# [Extract to read]
'''
The first was the impact of electrode application on DEA performance. Three carbon grease electrode application methods were used; stippled, smeared diagonally, and smeared radially. The intention of the study was to assess the effect of non-homogenous application methods on DEA performance. The electrode material was applied to the elastomer after the film had been prestrained to 300% the original area on a large Perspex frame. A mask was applied to the area and the electrode material was applied to the surface using a cotton swab and the above-mentioned techniques. Smaller Perspex frames were then fixed to either side of the elastomer material in order to constrain to outer edges of the electrodes. Thereafter, a sealed cavity was created on one side of the DEA using a rubber gasket and Perspex base, figure 9 The sealed cavity was required in order to inflate the DEA and allow it to assume the initial diaphragm structure, illustrated in figure 10(b). The initial inflation of the DEA is considered as the introduction of a directional bias in the actuator, thus forcing the actuator to only produce a deflection response in the direction of the initial inflation.

This directional bias was known as the initial height of the DEA and encompassed the second variation of synthesis procedure testing. The authors conducted multiple strain tests at various initial heights in order to assess the impact of initial height on the DEA performance. Section 4 of this paper details the results and findings of the investigations.

4 Findings and discussions

4.1 DEA material selection

Figures 11 through 13 are the graphical results generated from the first iteration of DEA testing. This series of experiments were conducted in order to select the ideal materials to be implemented in the second iteration of diaphragm proof-of-concept testing.
'''
# [What to do]
**a)** In the excerpt on DEA testing, reproduce word for word the part that opens with the words containing "4.1 DEA material" and closes with "diaphragm proof-of-concept testing.".
**b)** Rewrite the listing as a numbered list with blank lines omitted, starting from its first line and ending with the line containing "14: (117, 312)", both ends included.

# [Data listing]
'''
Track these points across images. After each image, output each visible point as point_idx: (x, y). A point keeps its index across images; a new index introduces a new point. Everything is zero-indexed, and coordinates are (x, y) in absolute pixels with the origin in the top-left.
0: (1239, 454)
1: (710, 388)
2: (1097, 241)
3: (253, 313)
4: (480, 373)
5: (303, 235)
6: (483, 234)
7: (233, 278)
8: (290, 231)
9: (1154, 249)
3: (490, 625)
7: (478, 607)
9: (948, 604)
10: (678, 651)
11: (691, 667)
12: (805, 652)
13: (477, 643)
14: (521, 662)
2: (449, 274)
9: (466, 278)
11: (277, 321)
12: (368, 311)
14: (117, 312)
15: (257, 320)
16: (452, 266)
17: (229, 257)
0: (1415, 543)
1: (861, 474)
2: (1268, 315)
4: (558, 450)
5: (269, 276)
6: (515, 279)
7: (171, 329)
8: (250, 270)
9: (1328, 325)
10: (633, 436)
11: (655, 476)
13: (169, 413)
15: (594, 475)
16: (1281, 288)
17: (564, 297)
'''
# [The responses]
**a)**
4.1 DEA material selection

Figures 11 through 13 are the graphical results generated from the first iteration of DEA testing. This series of experiments were conducted in order to select the ideal materials to be implemented in the second iteration of diaphragm proof-of-concept testing.

**b)**
1. Track these points across images. After each image, output each visible point as point_idx: (x, y). A point keeps its index across images; a new index introduces a new point. Everything is zero-indexed, and coordinates are (x, y) in absolute pixels with the origin in the top-left.
2. 0: (1239, 454)
3. 1: (710, 388)
4. 2: (1097, 241)
5. 3: (253, 313)
6. 4: (480, 373)
7. 5: (303, 235)
8. 6: (483, 234)
9. 7: (233, 278)
10. 8: (290, 231)
11. 9: (1154, 249)
12. 3: (490, 625)
13. 7: (478, 607)
14. 9: (948, 604)
15. 10: (678, 651)
16. 11: (691, 667)
17. 12: (805, 652)
18. 13: (477, 643)
19. 14: (521, 662)
20. 2: (449, 274)
21. 9: (466, 278)
22. 11: (277, 321)
23. 12: (368, 311)
24. 14: (117, 312)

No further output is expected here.